🖊️Working with Managed Database

In this guide, you'll learn how to perform CRUD (Create, Read, Update, Delete) operations on your Blockflow Managed Databases. The process involves the following steps:

  1. Initialize the Database Connection

  2. Perform CRUD Operations

Initialize the Database Connection

To interact with your Managed Database, you need to initialize a database connection within your Instance or API logic.

Blockflow provides a bind function that allows you to establish a connection to your database.

First, import the necessary dependencies:

import { IEventContext, IBind } from "@blockflow-labs/utils";

export const handler = async (context: IEventContext, bind: IBind) => {
  // Implement your event handler logic for Issue here 

Then, in your event handler function in the instance logic, initialize the database connection using the bind function:

export const handler = async (context: IEventContext, bind: IBind) => {
  // Implement your event handler logic for Issue here 

bind is your gateway to the managed database.

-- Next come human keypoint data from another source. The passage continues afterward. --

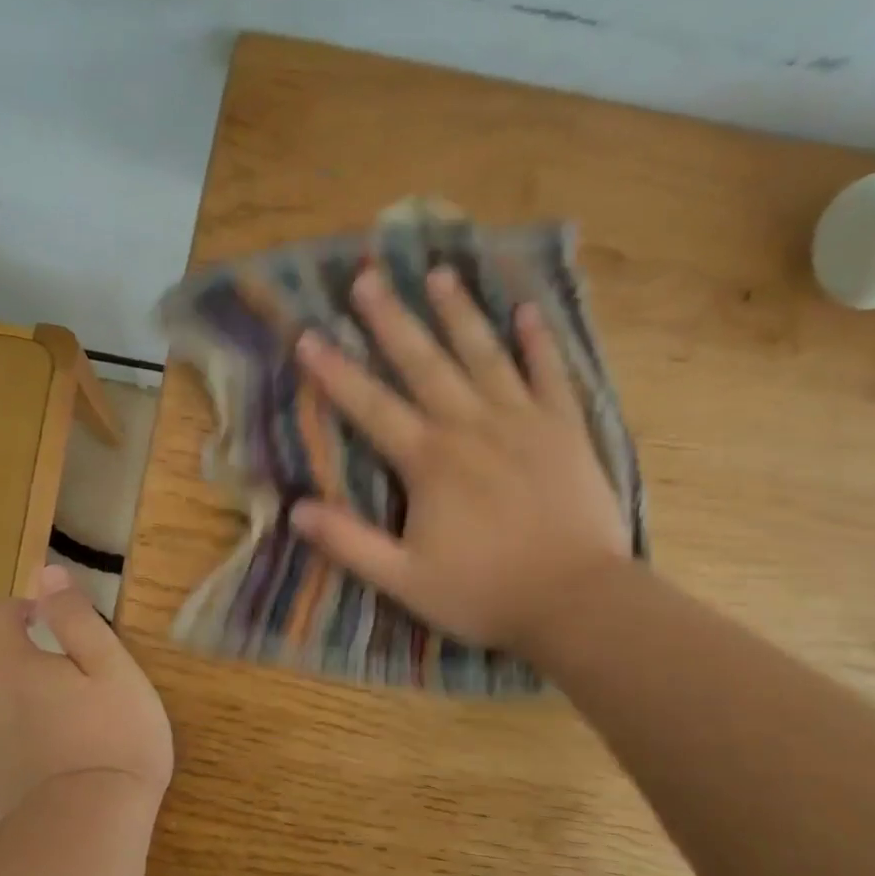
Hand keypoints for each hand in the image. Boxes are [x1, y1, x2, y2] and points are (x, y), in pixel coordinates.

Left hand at [0, 565, 172, 825]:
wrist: (86, 828)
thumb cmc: (112, 736)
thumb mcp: (110, 666)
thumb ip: (76, 617)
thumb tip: (47, 574)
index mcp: (8, 665)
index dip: (19, 608)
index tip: (47, 616)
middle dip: (2, 645)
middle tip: (44, 653)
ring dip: (5, 689)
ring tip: (52, 704)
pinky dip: (8, 730)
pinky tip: (43, 749)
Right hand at [291, 266, 629, 657]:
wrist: (578, 602)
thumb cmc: (485, 592)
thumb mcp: (404, 580)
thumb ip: (349, 543)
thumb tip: (295, 509)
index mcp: (429, 461)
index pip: (371, 406)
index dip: (335, 371)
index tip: (307, 335)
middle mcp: (471, 427)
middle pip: (424, 363)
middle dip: (391, 319)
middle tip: (368, 277)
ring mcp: (523, 422)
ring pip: (485, 355)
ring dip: (459, 312)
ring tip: (439, 273)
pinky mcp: (565, 430)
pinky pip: (550, 374)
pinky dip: (538, 342)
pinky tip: (527, 311)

To initialize the database connection for the database named "Balances" in your Instance:

import { IEventContext, Instance, IBind } from "@blockflow-labs/utils";

export const handler = async (context: IEventContext, bind: IBind) => {
  // Implement your event handler logic for Issue here 
  const balancesDB: Instance = bind(Balances);
  • Inside the event handler function, we initialize the database connection by calling bind("Balances") and assign it to the balancesDB variable.

  • We can then use the balancesDB connection to perform various database operations using the available methods.

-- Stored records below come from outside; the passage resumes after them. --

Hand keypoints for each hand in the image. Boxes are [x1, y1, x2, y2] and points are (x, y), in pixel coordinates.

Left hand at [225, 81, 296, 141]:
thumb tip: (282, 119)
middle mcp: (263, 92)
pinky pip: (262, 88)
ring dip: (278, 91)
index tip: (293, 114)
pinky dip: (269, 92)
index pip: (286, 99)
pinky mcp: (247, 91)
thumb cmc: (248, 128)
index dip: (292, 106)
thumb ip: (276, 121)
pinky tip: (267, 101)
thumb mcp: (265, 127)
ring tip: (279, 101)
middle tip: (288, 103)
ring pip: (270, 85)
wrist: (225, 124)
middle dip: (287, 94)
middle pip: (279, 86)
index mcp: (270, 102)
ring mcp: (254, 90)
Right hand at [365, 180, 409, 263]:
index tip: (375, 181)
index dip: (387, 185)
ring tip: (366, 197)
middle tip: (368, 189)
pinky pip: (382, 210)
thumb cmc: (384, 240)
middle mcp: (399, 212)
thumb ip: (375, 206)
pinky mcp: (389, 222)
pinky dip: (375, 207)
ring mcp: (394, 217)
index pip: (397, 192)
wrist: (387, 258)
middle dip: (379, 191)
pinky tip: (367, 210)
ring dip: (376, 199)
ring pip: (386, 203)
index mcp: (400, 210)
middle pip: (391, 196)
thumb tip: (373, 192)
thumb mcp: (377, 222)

  • Make sure to replace "Balances" with the actual name of your database.

Perform CRUD Operations

Once you have initialized the database connection, you can perform various CRUD operations using the MongoDB-compatible methods provided by Blockflow.

Example: Combining CRUD Operations

const balancesDB: Instance = bind(Balances);
const user = "0xdac17f958d2ee523a2206206994597c13d831ec7";
let userBalance = await balancesDB.findOne({id: user.toLowerCase()});
if(!userBalance) userBalance = await balancesDB.create({id: user.toLowerCase()});

In this example, we demonstrate how to combine different CRUD operations to handle a specific use case:

  1. We initialize the balancesDB connection using bind("Balances").

  2. We define a user variable to store the Ethereum address of the user we want to query or create.

  3. We use the findOne method to check if a document with the specified id (converted to lowercase) exists in the database. This is a read operation.

  4. If the userBalance document doesn't exist (!userBalance), we create a new document using the create method, passing an object with the id (converted to lowercase) and an initial balance field set to "0". This is a create operation.

After this, we can perform further operations with the userBalance document, such as updating the balance or reading other fields.

Creating Documents

To create a new document in your database, use the create method:

const newUser = await db.create({
  id: "user123",
  name: "John Doe",
  email: "john@example.com"

Reading Documents

To retrieve documents from your database, you can use methods like findOne or find:

// Find a single document by ID
const user = await db.findOne({ id: "user123" });

// Find multiple documents based on a query
const activeUsers = await db.find({ status: "active" });

Updating Documents

To update existing documents in your database, you can use methods like updateOne, updateMany, or save.

  userBalance.balance = new BigNumber("1").toString();
  await balancesDB.save(userBalance);

Deleting Documents

To delete documents from your database, use the deleteOne or deleteMany methods:

await balancesDB.deleteOne({id: user.toLowerCase()});

Best Practices

  • Use lowercase for the id field to ensure consistent querying and indexing. If it doesn't exist it creates an empty Mongo document and returns it.

  • Include appropriate error handling and data validation in your code.

  • Consider using transactions when performing multiple database operations that need to be atomic.

  • You can use various MongoDB functions like findOne(), updateOne(), save(), insertMany(), exists(), updateMany(), findOneAndUpdate(), replaceOne(), findOneAndReplace(), deleteOne(), deleteMany(), findOneAndDelete() for performing CRUD operations on your managed database.

  • Make sure to use await before calling any of the aforementioned methods, as all of them return a promise. This ensures that the operation completes before proceeding to the next line of code.

Remember to replace "Balances" with the actual name of your database and adjust the code according to your specific use case.